[START]

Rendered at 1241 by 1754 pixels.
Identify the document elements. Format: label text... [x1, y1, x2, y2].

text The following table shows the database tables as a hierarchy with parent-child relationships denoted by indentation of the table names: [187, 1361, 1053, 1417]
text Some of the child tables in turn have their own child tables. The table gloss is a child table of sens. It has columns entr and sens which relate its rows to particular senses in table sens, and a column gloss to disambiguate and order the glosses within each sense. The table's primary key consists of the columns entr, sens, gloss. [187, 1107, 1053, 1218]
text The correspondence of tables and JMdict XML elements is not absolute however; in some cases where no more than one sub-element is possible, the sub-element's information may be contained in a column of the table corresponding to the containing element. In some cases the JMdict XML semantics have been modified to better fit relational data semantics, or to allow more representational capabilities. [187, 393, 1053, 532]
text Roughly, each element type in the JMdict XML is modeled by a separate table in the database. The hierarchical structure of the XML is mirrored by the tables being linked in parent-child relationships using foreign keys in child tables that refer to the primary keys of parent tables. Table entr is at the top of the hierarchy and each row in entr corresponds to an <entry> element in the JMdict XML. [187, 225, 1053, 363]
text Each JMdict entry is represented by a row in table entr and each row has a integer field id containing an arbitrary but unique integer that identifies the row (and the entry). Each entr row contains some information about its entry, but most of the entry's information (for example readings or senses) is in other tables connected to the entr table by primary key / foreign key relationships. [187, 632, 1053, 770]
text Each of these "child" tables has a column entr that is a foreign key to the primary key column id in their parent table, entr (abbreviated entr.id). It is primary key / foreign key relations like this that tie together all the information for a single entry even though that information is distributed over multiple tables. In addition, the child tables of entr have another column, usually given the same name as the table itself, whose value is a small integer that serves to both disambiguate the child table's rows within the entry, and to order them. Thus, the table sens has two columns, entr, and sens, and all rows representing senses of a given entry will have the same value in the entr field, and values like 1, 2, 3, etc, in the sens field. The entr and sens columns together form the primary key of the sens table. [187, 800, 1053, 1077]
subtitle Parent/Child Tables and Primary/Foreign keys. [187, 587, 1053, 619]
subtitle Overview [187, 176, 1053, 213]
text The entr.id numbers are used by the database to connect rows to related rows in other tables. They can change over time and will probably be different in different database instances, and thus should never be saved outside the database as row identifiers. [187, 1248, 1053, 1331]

[END]

◆ Given exercise ◆
Transcribe every one of the lines above word for word, keeping them in the order given.

◆ Solved problem ◆
Rendered at 1241 by 1754 pixels.
Identify the document elements. Format: label text... [x1, y1, x2, y2].

text The following table shows the database tables as a hierarchy with parent-child relationships denoted by indentation of the table names: [187, 1361, 1053, 1417]
text Some of the child tables in turn have their own child tables. The table gloss is a child table of sens. It has columns entr and sens which relate its rows to particular senses in table sens, and a column gloss to disambiguate and order the glosses within each sense. The table's primary key consists of the columns entr, sens, gloss. [187, 1107, 1053, 1218]
text The correspondence of tables and JMdict XML elements is not absolute however; in some cases where no more than one sub-element is possible, the sub-element's information may be contained in a column of the table corresponding to the containing element. In some cases the JMdict XML semantics have been modified to better fit relational data semantics, or to allow more representational capabilities. [187, 393, 1053, 532]
text Roughly, each element type in the JMdict XML is modeled by a separate table in the database. The hierarchical structure of the XML is mirrored by the tables being linked in parent-child relationships using foreign keys in child tables that refer to the primary keys of parent tables. Table entr is at the top of the hierarchy and each row in entr corresponds to an <entry> element in the JMdict XML. [187, 225, 1053, 363]
text Each JMdict entry is represented by a row in table entr and each row has a integer field id containing an arbitrary but unique integer that identifies the row (and the entry). Each entr row contains some information about its entry, but most of the entry's information (for example readings or senses) is in other tables connected to the entr table by primary key / foreign key relationships. [187, 632, 1053, 770]
text Each of these "child" tables has a column entr that is a foreign key to the primary key column id in their parent table, entr (abbreviated entr.id). It is primary key / foreign key relations like this that tie together all the information for a single entry even though that information is distributed over multiple tables. In addition, the child tables of entr have another column, usually given the same name as the table itself, whose value is a small integer that serves to both disambiguate the child table's rows within the entry, and to order them. Thus, the table sens has two columns, entr, and sens, and all rows representing senses of a given entry will have the same value in the entr field, and values like 1, 2, 3, etc, in the sens field. The entr and sens columns together form the primary key of the sens table. [187, 800, 1053, 1077]
subtitle Parent/Child Tables and Primary/Foreign keys. [187, 587, 1053, 619]
subtitle Overview [187, 176, 1053, 213]
text The entr.id numbers are used by the database to connect rows to related rows in other tables. They can change over time and will probably be different in different database instances, and thus should never be saved outside the database as row identifiers. [187, 1248, 1053, 1331]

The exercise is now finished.